More than 'HeLa': Family of Henrietta Lacks to lead discussion on race, poverty, medical consent at Holocaust Museum Houston

Photo of Julie Garcia

Seventy years after the death of Henrietta Lacks, Victoria Baptiste continues to be amazed by the impact her great-grandmother has had on the world.

Pre-pandemic, the 39-year-old registered nurse regularly attended college campuses to share Lacks’ story with students — typically freshmen, who Baptiste said were coming to truly understand independence.

Lacks, a Black woman, wife and mother of five children, died at the age of 31 from cervical cancer, but that’s far from the end of her story. Before she died, doctors at The Johns Hopkins Hospital retrieved a sample of her cancer cells and sent them to a nearby tissue lab run by Dr. George Gey, a cancer and virus researcher, according to Johns Hopkins Medicine. They never asked for her consent.

Today, her story is well-known. In 2010, Rebecca Skloot wrote “The Immortal Life of Henrietta Lacks.” And in 2017, Oprah Winfrey starred in HBO’s film adaptation. Nationwide, classrooms study her story as part of their curriculum.

How to register

What: The Lacks Family of the "Immortal Life of Henrietta Lacks" virtual discussion hosted by Holocaust Museum Houston and the Houston Museum of Natural Science

When: 6 p.m. Feb. 23

Where: Online via Zoom

Cost: Free

Registration:store.hmns.org/Selection.aspx?

item=5250&sch=1266960

“(What happened to her) is relevant with what is going on right now in the world, so we can look back to see how we got here,” Baptiste said. “We can see how communities of color have such a distrust of medicine and science to this day. You don’t realize how far generationally those traumas go.”

Lacks’ cells were were nicknamed “HeLa” cells, from the first two letters of her first and last names. Unlike other cells that died quickly, “HeLa” cells doubled every 20 to 24 hours and never died. They’re still used now to study the effects of toxins, drugs, hormones and viruses on the growth of cancer cells, the university said.

But at the time the cells were taken, the family wasn’t told.

On Feb. 23, Holocaust Museum Houston and the Houston Museum of Natural Science will host a free, virtual moderated discussion with Baptiste and her cousin, David Lacks Jr.

Wendy Warren, education director at Holocaust Museum Houston, considers what happened to Lacks a human rights issue, which is why she invited the family to speak. The discussion will focus on science but also on how Black Americans were viewed and treated by doctors and scientists back then — and even now. Warren said it will center on poverty, class, race and issues of informed consent.

Because she was Black, Lacks didn’t have many places to seek medical care in the early 1950s.

“Now that hospital has a whole program on the legacy of Lacks and what they’re doing on informed consent,” Warren said. “Bringing this story to light has made positive changes in the world, and we want to do our part to reach a larger audience.”

During the discussion, Baptiste and Lacks Jr. will share what it meant for the family to discover Lacks’ cells were being used, decades after her death, in laboratories around the world.

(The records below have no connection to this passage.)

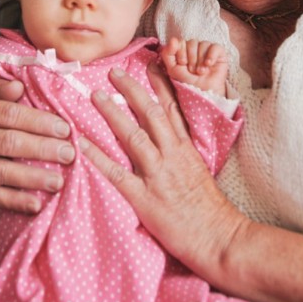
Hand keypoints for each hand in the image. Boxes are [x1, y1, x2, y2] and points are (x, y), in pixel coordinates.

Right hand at [0, 79, 74, 212]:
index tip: (64, 129)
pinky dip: (14, 202)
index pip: (9, 115)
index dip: (38, 121)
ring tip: (58, 181)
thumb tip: (19, 86)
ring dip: (32, 178)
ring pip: (1, 172)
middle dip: (42, 149)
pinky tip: (36, 204)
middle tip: (69, 154)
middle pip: (8, 143)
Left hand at [81, 63, 246, 281]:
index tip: (150, 64)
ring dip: (112, 114)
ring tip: (95, 97)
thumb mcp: (201, 170)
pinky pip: (116, 173)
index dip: (160, 84)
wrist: (220, 237)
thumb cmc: (210, 209)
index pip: (173, 108)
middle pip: (150, 113)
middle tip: (114, 72)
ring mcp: (158, 174)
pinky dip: (98, 157)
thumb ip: (183, 152)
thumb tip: (169, 139)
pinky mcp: (144, 198)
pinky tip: (82, 143)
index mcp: (186, 148)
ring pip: (133, 136)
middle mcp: (172, 155)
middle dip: (131, 90)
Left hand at [161, 37, 227, 93]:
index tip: (182, 64)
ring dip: (200, 60)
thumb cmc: (188, 81)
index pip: (181, 41)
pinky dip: (211, 56)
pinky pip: (215, 47)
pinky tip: (209, 65)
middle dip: (191, 58)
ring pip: (203, 44)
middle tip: (193, 70)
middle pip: (192, 42)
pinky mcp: (219, 53)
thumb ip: (168, 54)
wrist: (203, 92)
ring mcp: (208, 49)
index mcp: (184, 49)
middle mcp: (196, 47)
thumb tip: (173, 39)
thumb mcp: (173, 69)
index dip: (181, 52)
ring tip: (201, 71)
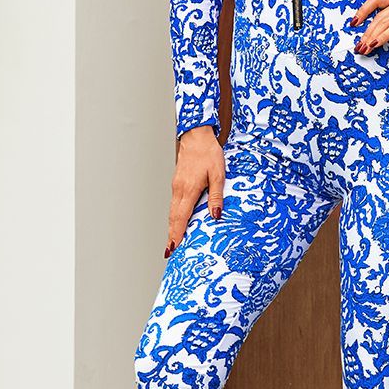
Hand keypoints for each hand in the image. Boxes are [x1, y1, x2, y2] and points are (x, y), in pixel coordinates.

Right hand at [167, 126, 223, 256]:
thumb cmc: (209, 153)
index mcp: (189, 189)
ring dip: (171, 227)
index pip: (181, 217)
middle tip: (169, 252)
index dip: (177, 234)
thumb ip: (216, 196)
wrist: (197, 136)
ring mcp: (176, 186)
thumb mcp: (218, 174)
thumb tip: (215, 216)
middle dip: (171, 235)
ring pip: (172, 211)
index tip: (173, 248)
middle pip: (173, 218)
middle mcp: (179, 190)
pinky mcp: (177, 183)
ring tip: (172, 242)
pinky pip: (174, 204)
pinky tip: (177, 222)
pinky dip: (174, 216)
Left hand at [351, 0, 388, 51]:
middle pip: (379, 15)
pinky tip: (376, 45)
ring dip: (372, 37)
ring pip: (385, 21)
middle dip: (366, 33)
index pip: (376, 0)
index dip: (363, 10)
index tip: (352, 24)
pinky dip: (384, 36)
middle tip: (359, 47)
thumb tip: (370, 40)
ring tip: (365, 50)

“(It’s amazing) to see (students’) perspective from what they got from reading the book and how much fire they have inside of them to fix those injustices that they know still occur to this day,” Baptiste said.

Warren, a former Alief High School history teacher, feels a deep connection to the book and its impact. Warren chose the book for the entire 10th grade class to read one year. It is still being taught now that she’s left teaching.

“Her contribution is one of the most important legacies in science, and it’s still impacting us today. The issue of who owns your bodily tissues is still a question that is being discussed and examined,” Warren said. “Something that has always moved (me) is when her daughter Deborah said, ‘if my mom’s cells are so important, why can’t I afford health insurance?’”

Nicole Temple, vice president of education at HMNS, said the museum is grateful to help provide the lecture free to the community. She said it’s impossible to not feel a personal connection to Lacks because of the scientific breakthroughs her cells have made on Earth and in space.

In 1960, “HeLa” cells were first sent to space on a Soviet satellite. A year later, NASA sent them on the Discoverer XVIII satellite to study how zero gravity would affect human cells, according to the agency.

For Baptiste, Lacks is more than “HeLa,” and that’s why she works to dispel myths about what happened and educate people on the rights to their own bodies.

Working as a nurse at a nephrology clinic, Baptiste makes sure her patients know what is going on and that they always have a choice.

“It’s definitely a great experience to know that you come from a legacy that, even in her death, she’s saving lives every day; she was a catalyst for so many great things in science,” Baptiste said. “It shows me this is my purpose to share that legacy, make sure people are informed by her story and advocating for patients. I want to fill in the gaps she didn’t have.”